The images in the exhibition emphasize the lack of a fixed explanation for these perplexing white sculptural forms. They seem animal-like, with a profoundly visceral appearance and bizarre, skin-like texture that shines with an otherworldly glow in the outdoor light. Like an encampment of cloned pods, they seem alive and inhabit the landscape with an uncertain permanence while suggesting their own hidden, interior environment. Zumbrun creates an imagined narrative by documenting these objects in landscape in a way that is suggestive of a phenomenal event. The viewer may question whether these objects are commonplace and merely unrecognizable in the context of the presentation, or follow Zumbrun’s suggestion by allowing their imagination to develop alternative possibilities. Zumbrun’s act of appropriating these objects while resisting the definition of their intended purpose creates a situation of suspended interpretation and invites one to muse on the aesthetic value of an object in the artist’s self-created world.

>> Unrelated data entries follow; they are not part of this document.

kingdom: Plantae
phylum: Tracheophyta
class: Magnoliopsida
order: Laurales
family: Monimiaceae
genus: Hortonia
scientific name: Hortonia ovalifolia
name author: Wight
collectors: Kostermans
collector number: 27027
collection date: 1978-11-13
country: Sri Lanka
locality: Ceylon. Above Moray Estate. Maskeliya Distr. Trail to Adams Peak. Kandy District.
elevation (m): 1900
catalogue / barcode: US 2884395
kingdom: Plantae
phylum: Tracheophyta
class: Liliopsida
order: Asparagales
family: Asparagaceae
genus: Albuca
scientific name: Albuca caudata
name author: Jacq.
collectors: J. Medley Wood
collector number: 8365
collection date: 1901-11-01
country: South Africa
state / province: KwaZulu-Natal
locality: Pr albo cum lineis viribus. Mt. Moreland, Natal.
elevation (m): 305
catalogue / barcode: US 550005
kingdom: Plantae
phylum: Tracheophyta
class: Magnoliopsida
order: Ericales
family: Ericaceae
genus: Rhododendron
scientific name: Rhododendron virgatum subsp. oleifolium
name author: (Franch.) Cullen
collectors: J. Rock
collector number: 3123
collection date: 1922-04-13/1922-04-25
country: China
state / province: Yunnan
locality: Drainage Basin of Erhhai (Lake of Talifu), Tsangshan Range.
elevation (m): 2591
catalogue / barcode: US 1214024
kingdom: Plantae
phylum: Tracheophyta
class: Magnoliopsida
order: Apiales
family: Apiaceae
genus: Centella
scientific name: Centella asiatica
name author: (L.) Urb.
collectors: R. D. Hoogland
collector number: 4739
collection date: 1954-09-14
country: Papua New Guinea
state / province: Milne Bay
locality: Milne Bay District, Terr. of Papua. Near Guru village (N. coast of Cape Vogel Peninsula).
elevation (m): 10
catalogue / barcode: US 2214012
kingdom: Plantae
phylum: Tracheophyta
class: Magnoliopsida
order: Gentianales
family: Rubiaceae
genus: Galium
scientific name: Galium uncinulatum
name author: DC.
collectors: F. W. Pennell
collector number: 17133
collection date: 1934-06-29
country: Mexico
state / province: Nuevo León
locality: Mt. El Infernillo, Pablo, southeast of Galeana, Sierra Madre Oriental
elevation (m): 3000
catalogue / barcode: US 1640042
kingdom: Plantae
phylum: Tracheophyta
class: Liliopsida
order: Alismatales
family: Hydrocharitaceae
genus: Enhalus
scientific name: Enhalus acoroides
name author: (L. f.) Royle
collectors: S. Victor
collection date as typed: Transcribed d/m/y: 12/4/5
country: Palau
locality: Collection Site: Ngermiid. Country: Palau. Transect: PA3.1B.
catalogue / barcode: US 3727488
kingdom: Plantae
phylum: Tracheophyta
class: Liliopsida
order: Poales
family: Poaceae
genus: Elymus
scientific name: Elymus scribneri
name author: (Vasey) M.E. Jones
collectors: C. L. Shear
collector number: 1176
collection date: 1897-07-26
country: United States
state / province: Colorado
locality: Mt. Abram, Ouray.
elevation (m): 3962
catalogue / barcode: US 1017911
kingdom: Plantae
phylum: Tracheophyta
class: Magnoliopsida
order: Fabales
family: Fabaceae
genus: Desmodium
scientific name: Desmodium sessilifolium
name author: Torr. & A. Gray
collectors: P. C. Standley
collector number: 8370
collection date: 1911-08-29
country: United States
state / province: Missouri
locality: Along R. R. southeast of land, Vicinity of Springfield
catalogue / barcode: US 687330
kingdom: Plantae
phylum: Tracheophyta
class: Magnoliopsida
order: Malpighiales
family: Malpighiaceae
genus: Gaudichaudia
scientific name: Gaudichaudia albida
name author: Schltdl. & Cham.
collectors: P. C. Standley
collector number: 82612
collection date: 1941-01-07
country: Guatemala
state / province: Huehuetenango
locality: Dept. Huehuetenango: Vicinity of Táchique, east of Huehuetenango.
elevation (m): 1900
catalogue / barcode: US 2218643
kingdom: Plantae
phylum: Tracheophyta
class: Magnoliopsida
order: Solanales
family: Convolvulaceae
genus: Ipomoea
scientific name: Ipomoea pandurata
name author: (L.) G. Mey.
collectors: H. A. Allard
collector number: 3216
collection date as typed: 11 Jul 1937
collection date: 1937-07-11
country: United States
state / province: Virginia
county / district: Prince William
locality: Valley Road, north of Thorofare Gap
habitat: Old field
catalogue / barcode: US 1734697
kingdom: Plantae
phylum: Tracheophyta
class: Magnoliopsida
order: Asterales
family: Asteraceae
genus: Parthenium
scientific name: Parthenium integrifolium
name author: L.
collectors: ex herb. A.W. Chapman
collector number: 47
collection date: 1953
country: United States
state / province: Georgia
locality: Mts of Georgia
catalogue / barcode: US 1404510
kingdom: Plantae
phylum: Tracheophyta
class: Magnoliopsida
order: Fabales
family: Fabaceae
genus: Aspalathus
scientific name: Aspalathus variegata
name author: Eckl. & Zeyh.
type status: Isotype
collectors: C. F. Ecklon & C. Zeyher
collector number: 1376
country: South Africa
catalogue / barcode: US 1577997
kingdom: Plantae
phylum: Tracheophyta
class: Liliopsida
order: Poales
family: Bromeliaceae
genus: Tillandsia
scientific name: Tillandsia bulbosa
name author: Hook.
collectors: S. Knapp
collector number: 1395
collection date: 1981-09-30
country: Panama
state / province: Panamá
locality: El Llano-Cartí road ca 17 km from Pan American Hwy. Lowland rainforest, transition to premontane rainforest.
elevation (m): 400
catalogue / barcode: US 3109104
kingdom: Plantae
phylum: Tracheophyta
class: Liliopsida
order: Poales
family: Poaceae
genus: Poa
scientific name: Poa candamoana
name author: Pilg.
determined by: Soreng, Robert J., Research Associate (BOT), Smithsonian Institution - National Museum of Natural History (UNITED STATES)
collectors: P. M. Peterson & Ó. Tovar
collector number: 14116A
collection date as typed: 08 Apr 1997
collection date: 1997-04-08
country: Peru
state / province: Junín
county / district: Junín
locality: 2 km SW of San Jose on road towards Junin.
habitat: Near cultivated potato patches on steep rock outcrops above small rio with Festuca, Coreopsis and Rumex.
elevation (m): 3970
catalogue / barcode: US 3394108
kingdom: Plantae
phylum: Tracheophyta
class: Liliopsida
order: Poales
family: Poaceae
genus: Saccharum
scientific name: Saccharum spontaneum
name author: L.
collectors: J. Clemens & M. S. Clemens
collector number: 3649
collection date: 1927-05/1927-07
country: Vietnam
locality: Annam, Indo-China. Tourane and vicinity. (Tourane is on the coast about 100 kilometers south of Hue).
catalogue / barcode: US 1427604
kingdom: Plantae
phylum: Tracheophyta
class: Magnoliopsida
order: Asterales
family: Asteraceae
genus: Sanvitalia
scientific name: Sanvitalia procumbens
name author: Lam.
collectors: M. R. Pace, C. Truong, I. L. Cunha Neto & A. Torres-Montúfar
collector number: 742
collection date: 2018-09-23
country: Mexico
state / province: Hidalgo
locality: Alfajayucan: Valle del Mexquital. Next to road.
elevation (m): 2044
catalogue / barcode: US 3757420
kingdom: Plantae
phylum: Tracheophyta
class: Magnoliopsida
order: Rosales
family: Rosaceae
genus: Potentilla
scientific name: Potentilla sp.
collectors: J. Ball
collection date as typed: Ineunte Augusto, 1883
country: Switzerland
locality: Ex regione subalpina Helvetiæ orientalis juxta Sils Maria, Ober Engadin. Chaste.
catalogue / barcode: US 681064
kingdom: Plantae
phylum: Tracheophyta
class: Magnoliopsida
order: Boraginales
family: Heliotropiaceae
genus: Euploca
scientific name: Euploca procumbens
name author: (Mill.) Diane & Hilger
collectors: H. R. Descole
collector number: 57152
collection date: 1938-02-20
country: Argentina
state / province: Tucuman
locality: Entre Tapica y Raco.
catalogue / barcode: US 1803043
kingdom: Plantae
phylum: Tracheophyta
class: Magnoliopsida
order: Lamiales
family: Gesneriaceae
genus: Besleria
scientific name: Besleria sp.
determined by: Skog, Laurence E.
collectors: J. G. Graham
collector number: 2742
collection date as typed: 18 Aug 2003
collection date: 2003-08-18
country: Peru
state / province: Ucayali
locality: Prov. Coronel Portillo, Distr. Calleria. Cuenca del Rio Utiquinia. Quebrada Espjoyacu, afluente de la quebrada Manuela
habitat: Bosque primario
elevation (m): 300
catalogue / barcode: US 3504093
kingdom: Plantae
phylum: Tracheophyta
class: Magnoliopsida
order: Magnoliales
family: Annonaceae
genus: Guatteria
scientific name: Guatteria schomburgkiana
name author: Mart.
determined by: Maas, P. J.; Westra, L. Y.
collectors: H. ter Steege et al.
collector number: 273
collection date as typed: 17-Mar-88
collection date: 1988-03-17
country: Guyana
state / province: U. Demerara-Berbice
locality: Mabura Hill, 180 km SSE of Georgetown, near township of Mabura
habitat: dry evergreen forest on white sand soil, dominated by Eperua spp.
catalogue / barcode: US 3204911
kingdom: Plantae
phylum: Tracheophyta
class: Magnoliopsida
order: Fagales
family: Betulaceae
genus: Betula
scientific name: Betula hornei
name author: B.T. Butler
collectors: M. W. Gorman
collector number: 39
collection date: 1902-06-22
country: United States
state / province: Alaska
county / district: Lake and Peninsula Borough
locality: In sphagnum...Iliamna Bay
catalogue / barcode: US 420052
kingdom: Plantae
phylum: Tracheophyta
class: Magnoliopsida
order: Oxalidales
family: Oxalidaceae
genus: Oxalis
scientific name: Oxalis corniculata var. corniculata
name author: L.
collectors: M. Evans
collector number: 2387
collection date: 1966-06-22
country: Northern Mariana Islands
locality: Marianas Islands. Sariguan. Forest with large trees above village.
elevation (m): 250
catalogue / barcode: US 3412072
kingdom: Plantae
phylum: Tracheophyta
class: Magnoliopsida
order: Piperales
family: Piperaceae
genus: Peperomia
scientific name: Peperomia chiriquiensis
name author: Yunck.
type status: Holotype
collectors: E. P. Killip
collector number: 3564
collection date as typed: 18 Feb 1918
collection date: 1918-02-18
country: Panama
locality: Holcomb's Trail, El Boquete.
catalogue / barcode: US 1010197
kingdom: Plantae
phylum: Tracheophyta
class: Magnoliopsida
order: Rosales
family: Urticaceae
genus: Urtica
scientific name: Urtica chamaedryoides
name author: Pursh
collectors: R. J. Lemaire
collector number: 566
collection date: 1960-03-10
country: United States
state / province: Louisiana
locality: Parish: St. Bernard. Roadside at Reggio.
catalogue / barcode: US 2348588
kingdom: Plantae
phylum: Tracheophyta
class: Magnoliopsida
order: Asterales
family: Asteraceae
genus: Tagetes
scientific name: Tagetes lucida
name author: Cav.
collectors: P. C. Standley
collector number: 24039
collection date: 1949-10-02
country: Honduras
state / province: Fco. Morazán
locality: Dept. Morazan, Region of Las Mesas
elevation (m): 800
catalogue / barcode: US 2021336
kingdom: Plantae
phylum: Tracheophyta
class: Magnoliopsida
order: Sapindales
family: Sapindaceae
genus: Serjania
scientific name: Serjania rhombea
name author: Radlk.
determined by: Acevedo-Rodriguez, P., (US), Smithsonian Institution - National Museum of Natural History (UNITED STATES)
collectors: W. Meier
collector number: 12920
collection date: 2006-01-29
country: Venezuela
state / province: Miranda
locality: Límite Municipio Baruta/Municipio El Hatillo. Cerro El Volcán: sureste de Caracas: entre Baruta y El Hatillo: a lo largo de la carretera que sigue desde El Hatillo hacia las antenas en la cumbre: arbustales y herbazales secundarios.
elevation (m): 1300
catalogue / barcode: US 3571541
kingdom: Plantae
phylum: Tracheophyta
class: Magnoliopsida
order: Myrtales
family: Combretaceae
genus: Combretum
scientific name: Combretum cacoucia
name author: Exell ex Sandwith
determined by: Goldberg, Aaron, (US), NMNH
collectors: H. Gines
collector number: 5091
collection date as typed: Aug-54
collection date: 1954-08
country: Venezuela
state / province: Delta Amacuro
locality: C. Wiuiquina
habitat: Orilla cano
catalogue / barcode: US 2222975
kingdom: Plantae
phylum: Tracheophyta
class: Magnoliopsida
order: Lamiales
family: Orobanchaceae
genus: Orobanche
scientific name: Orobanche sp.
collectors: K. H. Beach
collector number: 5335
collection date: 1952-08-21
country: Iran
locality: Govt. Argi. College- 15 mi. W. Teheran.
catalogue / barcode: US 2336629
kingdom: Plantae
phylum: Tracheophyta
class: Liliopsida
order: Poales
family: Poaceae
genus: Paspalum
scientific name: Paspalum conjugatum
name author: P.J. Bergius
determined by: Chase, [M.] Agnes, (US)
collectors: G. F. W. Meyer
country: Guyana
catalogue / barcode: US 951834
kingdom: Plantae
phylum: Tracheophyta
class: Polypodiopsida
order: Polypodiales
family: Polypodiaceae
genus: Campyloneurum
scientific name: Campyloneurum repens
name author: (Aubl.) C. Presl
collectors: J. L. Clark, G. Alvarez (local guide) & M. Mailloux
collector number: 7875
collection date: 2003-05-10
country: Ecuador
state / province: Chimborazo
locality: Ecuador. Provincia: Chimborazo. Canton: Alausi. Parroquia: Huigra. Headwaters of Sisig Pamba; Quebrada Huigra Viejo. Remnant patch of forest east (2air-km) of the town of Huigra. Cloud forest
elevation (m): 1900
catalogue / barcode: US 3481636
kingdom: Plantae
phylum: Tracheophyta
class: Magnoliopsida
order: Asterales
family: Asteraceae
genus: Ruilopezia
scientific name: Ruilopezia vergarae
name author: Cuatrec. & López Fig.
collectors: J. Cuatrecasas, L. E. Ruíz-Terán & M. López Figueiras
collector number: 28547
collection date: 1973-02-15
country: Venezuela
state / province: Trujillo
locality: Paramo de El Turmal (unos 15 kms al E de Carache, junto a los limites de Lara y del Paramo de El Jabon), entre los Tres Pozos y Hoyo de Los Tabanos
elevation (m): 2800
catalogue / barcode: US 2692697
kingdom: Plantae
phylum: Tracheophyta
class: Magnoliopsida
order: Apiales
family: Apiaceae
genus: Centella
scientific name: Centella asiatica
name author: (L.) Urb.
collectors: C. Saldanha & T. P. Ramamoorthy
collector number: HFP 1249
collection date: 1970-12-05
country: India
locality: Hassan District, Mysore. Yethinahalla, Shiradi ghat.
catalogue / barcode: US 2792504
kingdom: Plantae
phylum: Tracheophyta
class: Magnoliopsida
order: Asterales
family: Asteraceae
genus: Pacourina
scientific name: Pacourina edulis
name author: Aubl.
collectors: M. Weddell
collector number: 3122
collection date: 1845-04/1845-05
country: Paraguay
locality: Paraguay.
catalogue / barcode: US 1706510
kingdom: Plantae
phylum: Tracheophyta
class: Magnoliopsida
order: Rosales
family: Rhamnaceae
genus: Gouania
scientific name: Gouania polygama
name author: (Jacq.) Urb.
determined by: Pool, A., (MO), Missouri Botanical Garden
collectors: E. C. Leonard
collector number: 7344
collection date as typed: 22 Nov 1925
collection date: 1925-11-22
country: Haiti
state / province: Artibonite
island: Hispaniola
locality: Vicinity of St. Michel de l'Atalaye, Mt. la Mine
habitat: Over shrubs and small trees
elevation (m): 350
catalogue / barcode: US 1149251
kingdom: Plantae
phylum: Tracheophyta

Photographs and Video follows from Zumbrun’s acclaimed Post Op and Anatomy series of large-scale images of parts of disfigured stuffed animals and toys that function as surrogate vehicles for the comprehension of psychological complexities of medical uncertainty. In this new series Zumbrun expands on her preoccupation with the issues of appropriating and re-contextualizing images of anthropological interest in her conceptual art practice, challenging the notion of fixed meanings to open a new realm of possibility.